In many societies in Asia that’s not true: if you are an outsider and you criticize the management team — socially, that’s just not done. That’s not perceived to be credible or acceptable. The person who’s in authority has ipso facto more social capital and more standing, regardless of how “strong” your argument is.
OR: Does Asia trade at a structural discount because of the issues you outline above? Do the companies that have more open shareholder bases trade at a premium? How does this end up playing out in the marketplace?
Tan: Many Asian companies do not, in fact, trade at a discount. It depends on the environment. Circa 2010, 2011, 2012, many Asian companies traded at premiums to the valuations here. Similar companies — with similar businesses, market positions, and structural business dynamics — would trade at a premium in the U.S. because Asia was at the time perceived to have a brighter future, because they benefited from longer growth windows, better demographics, and stronger balance sheets, and because their governments ran trade surpluses and didn’t borrow as much.
At other times, like today, companies in Asia will trade at lower valuations than similar companies here in the U.S.: people tend to invest using a rear-view mirror. American companies have done better, America is recovering, and so valuation multiples have flipped around, with U.S. companies trading at a premium.
Through-cycle, I think that Asian companies should trade at a discount because of the structural dynamics around the businesses we discussed, particularly around control.
There are very few widely held Asian businesses, so it’s hard to answer if they should be valued differently. People don’t realize just how few there are of those businesses.

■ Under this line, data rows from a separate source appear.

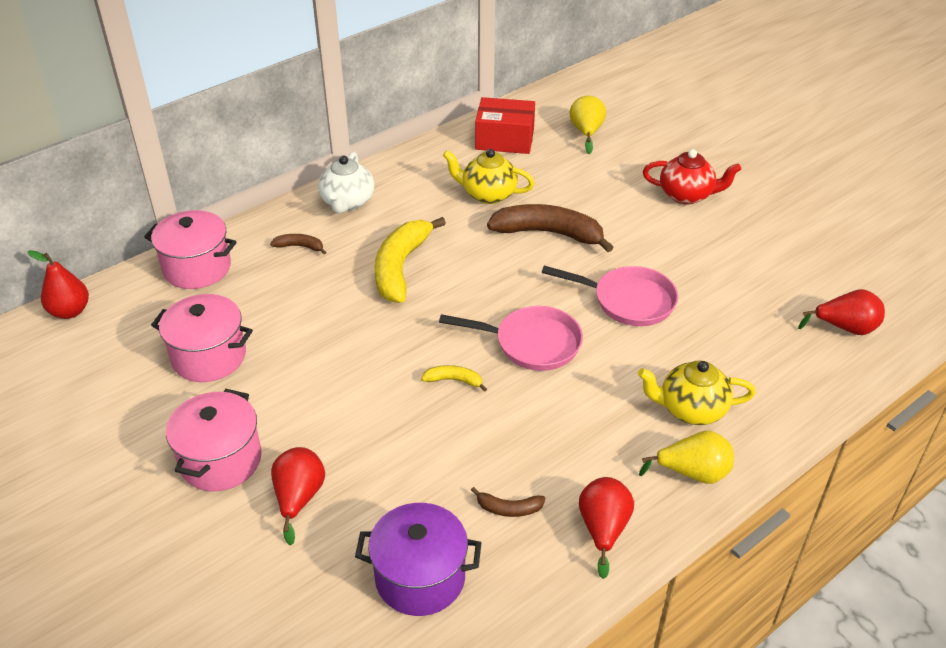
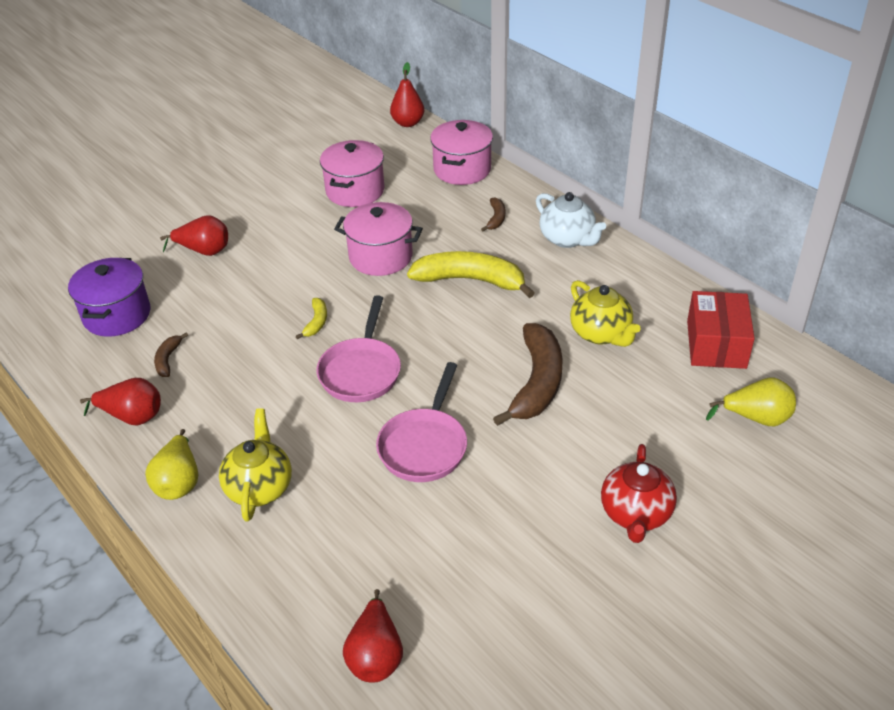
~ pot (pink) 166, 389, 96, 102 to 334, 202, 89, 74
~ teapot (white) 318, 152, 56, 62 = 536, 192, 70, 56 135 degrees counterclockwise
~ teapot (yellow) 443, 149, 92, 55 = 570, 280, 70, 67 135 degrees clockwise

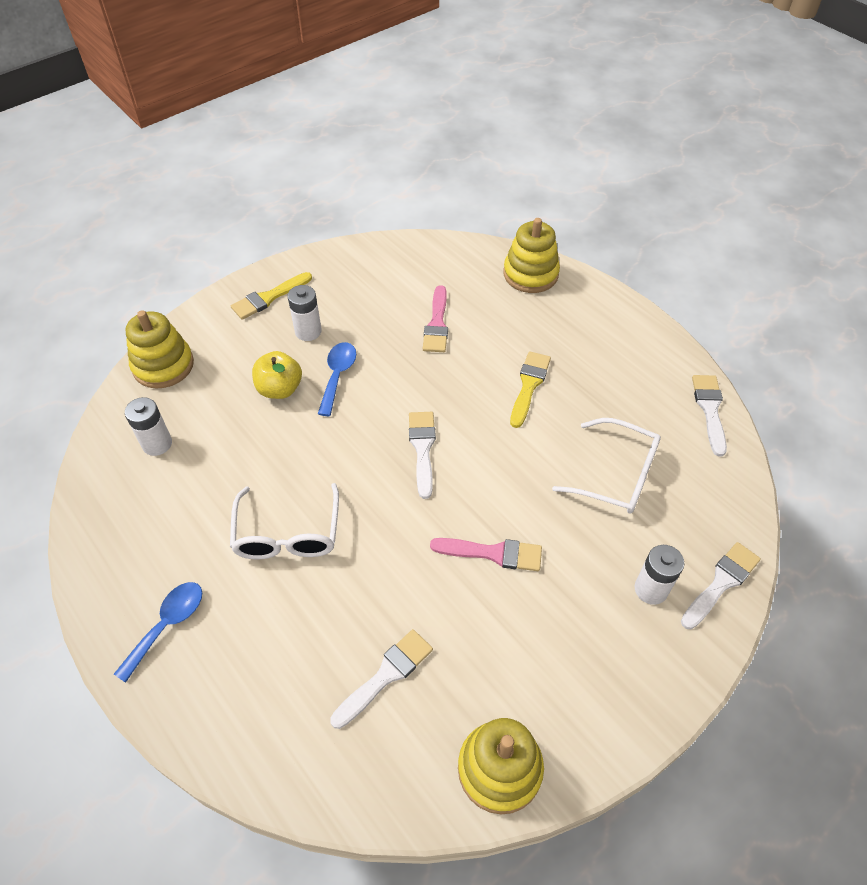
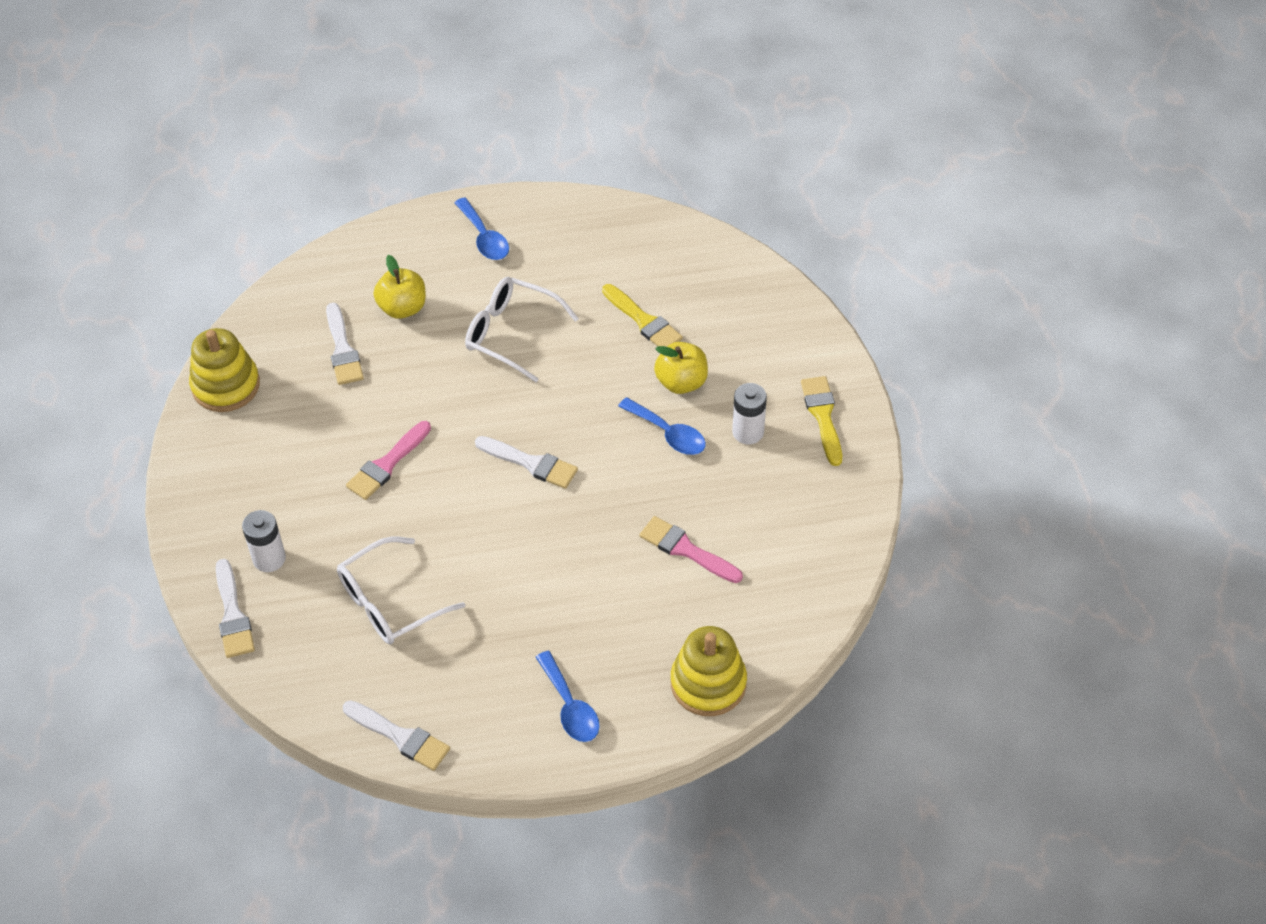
- battery (white) 125, 397, 47, 59
- stacking toy (yellow) 126, 310, 68, 78
+ apple (yellow) 373, 255, 53, 64
+ spoon (blue) 536, 651, 64, 91
~ brush (yellow) 510, 351, 41, 77 to 602, 284, 81, 63

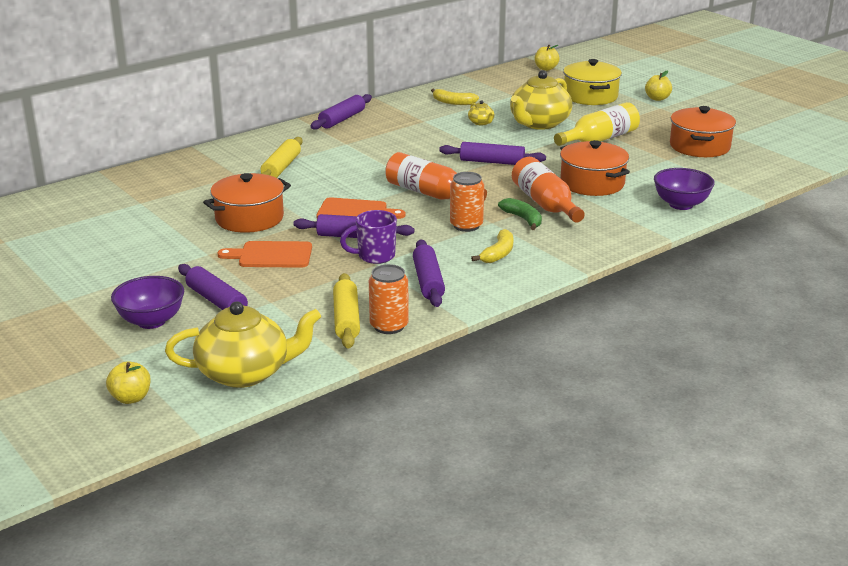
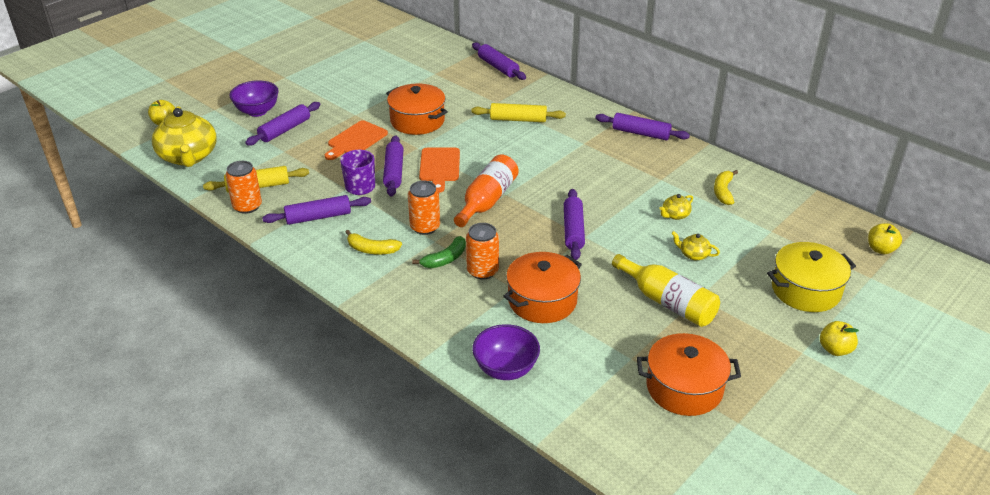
+ rolling pin (purple) 472, 42, 54, 38
~ bottle (orange) 512, 157, 73, 66 to can (orange) 466, 223, 33, 57
~ cutting board (orange) 218, 241, 94, 27 = 325, 120, 63, 40 135 degrees counterclockwise
~ teapot (yellow) 510, 70, 62, 60 = 671, 231, 49, 29 x0.43

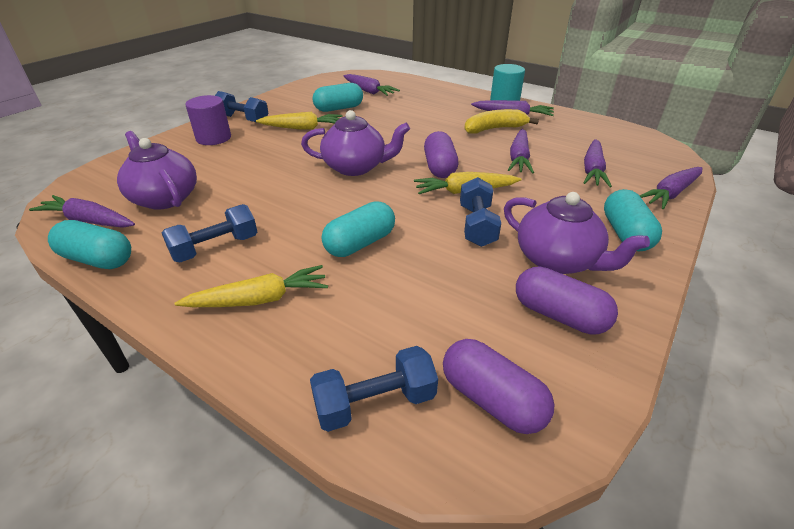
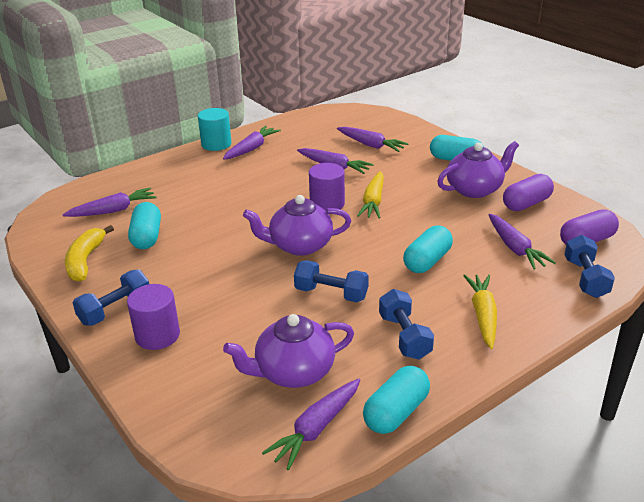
- carrot (yellow) 256, 112, 87, 18
~ dumbbell (blue) 460, 177, 41, 70 to 294, 260, 75, 42
~ banana (yellow) 464, 109, 75, 25 to 65, 225, 49, 57
~ carrot (purple) 639, 167, 64, 42 to 488, 214, 68, 56
~ capsule (purple) 424, 131, 34, 47 to cylinder (purple) 309, 163, 36, 49
~ teapot (purple) 301, 110, 109, 66 = 243, 195, 108, 61 120 degrees counterclockwise
~ capsule (turquoise) 321, 201, 74, 56 = 403, 226, 50, 47 60 degrees clockwise

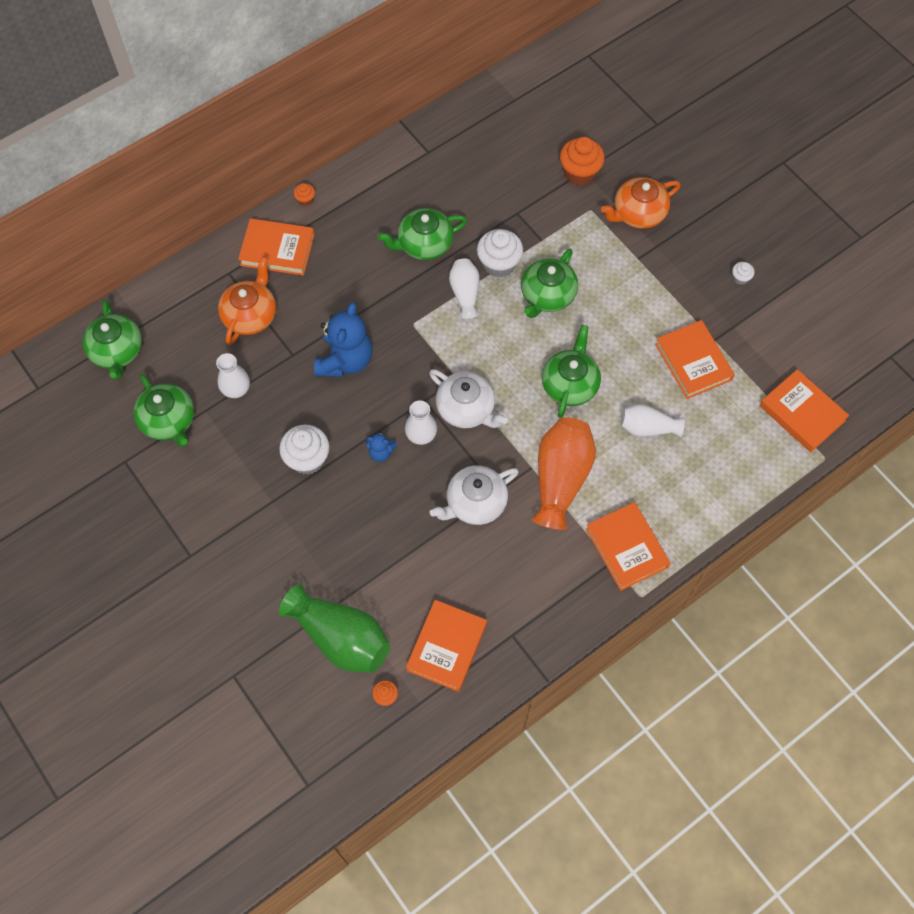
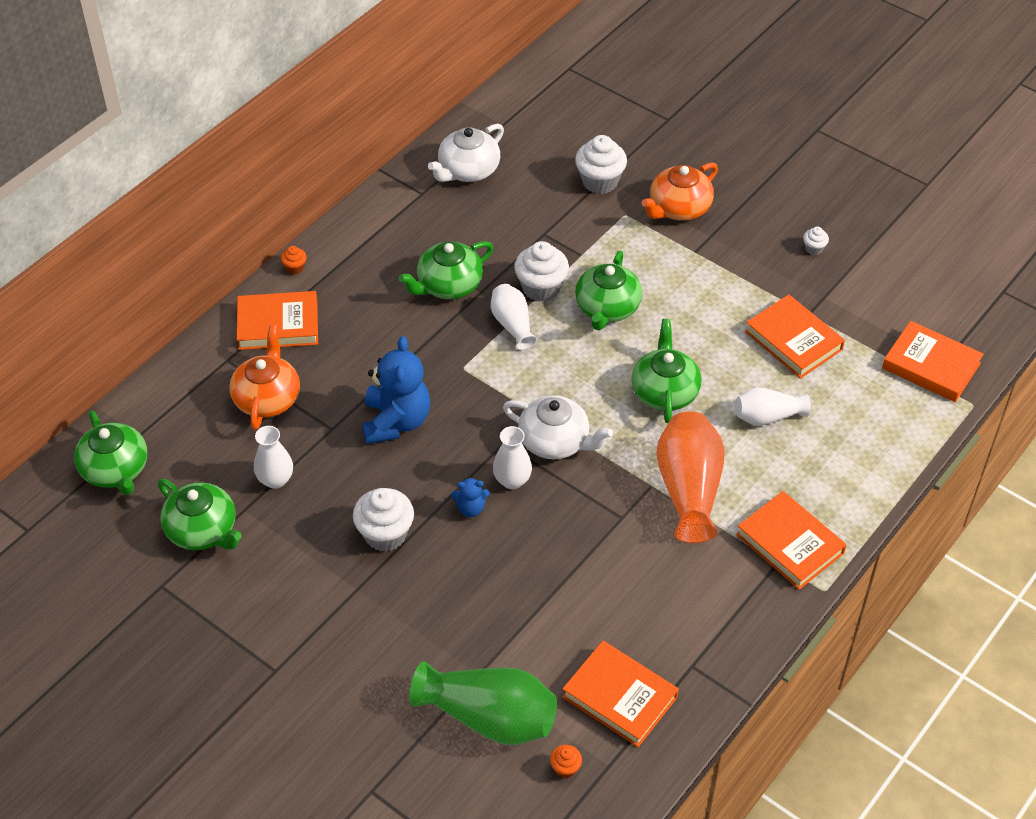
~ teapot (white) 430, 465, 89, 60 to 428, 124, 76, 58
~ cupcake (orange) 560, 137, 45, 49 to cupcake (white) 575, 135, 52, 59
~ book (orange) 406, 600, 81, 92 = 562, 641, 117, 106 60 degrees counterclockwise

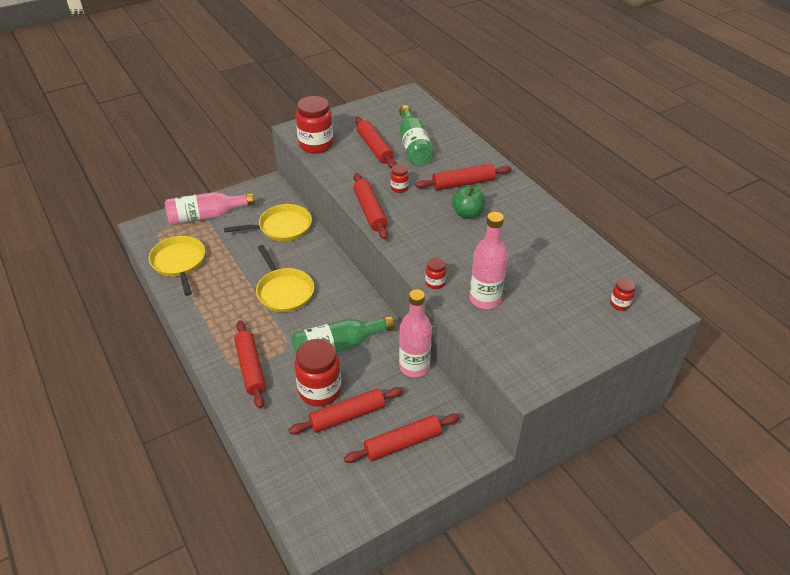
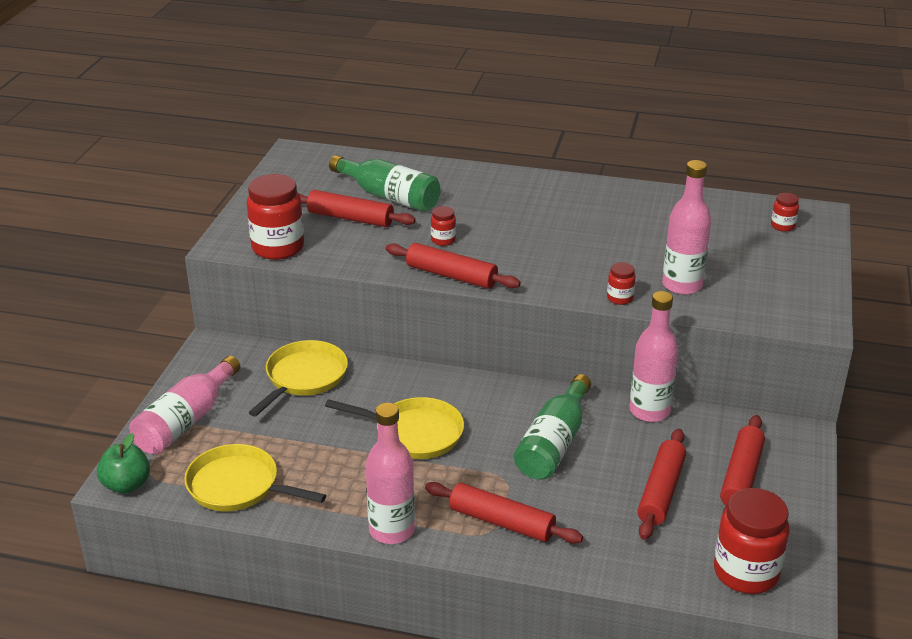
- rolling pin (red) 415, 164, 97, 26
+ bottle (pink) 366, 403, 49, 141
~ jar (red) 294, 339, 47, 68 to 714, 488, 76, 106
~ apple (green) 452, 185, 33, 34 to 97, 433, 53, 61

Japan is an exception. Many Japanese companies do not have a single controlling shareholder. But even so, these businesses are often more tightly controlled than one might think, because of Japan’s keiretsu networks.
OR: Do you think that the planned economy is a better model than the Western model? How does this play into the way people should look at Asia in macro terms going forward?
Tan: If you look at various Asian economies, there’s a spectrum of the degree to which the economy is planned, to which the state is an active participant in the economy. In many countries, the state plays a big role, not just in China.
For example, if you roll back the clock, many states subscribed to a particular “Asian” developmental model. Countries like Japan and Korea pursued aggressive and specific industrial policies around import substitution, around creating national champions, and around export-led growth policies. Obviously you have countries like China where the state did own outright and directly controlled many businesses. There are several different shades of “planned economics” in Asia, but in most cases there remain much higher levels of state involvement in the economy.
Is that good or bad? The answer isn’t binary but depends on the end-goals of policies that the state pursues. If you’re trying to get certain groups of people out of poverty, then a particular policy around encouraging the development of industries that maximize the creation of jobs is a good thing. This policy may not necessarily be the greatest thing for shareholders — but then that wasn’t the premise of the policy. The goal of the policy wasn’t necessarily maximizing the return on capital for private entrepreneurs.